The Fourth Inning of Life
Arthur sat on his back porch, watching seven-year-old Lily and ten-year-old Tommy chase after the wayward **baseball** they'd clobbered over the fence. At seventy-three, his knees didn't creak quite as badly as his old rocking chair used to, but they reminded him nevertheless that he'd entered what his late wife Eleanor called the extra innings.
"Grandpa!" Lily shouted, scrambling back with the ball. "The **fox** got it first!"
Indeed, a red fox—bold as brass—stood at the edge of the woods, ball still clamped in its jaws, eyeing them with what Arthur swore was amusement. The creature dropped the ball and trotted away, tail flicking.
"That fox," Arthur chuckled, "has been stealing our balls since before you were born. Same one, I'm certain of it."
Tommy rolled his eyes. "Foxes don't live that long, Grandpa."
"Neither do grandsons who sass their elders," Arthur retorted gently. "Come inside. I'll show you something."
From the cedar chest that smelled of mothballs and memories, Arthur retrieved a frayed photograph: himself at eighteen, grinning beside a newly constructed **pyramid** of tennis balls he'd built for his little sister's birthday.
"Before your grandma Eleanor and I married, I spent three summers stringing **cable** for the telephone company," Arthur explained. "Climbed poles in every kind of weather. Your grandmother said I was building our future, connection by connection."

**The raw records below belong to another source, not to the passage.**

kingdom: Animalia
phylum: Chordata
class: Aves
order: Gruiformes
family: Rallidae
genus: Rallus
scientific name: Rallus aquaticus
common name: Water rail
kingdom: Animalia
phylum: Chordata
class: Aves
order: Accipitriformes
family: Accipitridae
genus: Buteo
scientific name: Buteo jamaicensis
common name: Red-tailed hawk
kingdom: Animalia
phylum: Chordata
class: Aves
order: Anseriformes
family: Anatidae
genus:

He pulled out another photo—Eleanor in her seventies, racket raised, triumphant on the **padel** court she'd discovered late in life. "She said sports kept her young, but I think it was the refusing to sit still."
Lily traced the photograph with wonder. "You both stayed active."
"We stayed curious," Arthur corrected. "That's the secret, children. The world keeps changing—foxes get bolder, sports get invented, wires get replaced by invisible signals—but curiosity stays young."
Outside, the sun dipped golden. Arthur watched them head back to their game, the baseball arcing toward a sky Eleanor might be watching from somewhere beyond.
The pyramid of his years grew taller still, one small memory at a time, built on love and stubborn grace.